:: Goal of the exercise ::
Without any images, write the data out exactly as it appears.

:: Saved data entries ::
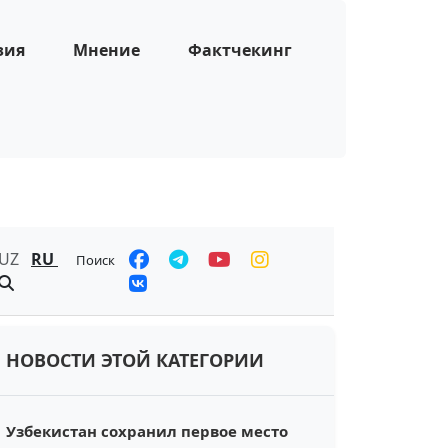
зия
Мнение
Фактчекинг
UZ
RU
Поиск
НОВОСТИ ЭТОЙ КАТЕГОРИИ
Узбекистан сохранил первое место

:: Completed task ::
зия
Мнение
Фактчекинг
UZ
RU
Поиск
НОВОСТИ ЭТОЙ КАТЕГОРИИ
Узбекистан сохранил первое место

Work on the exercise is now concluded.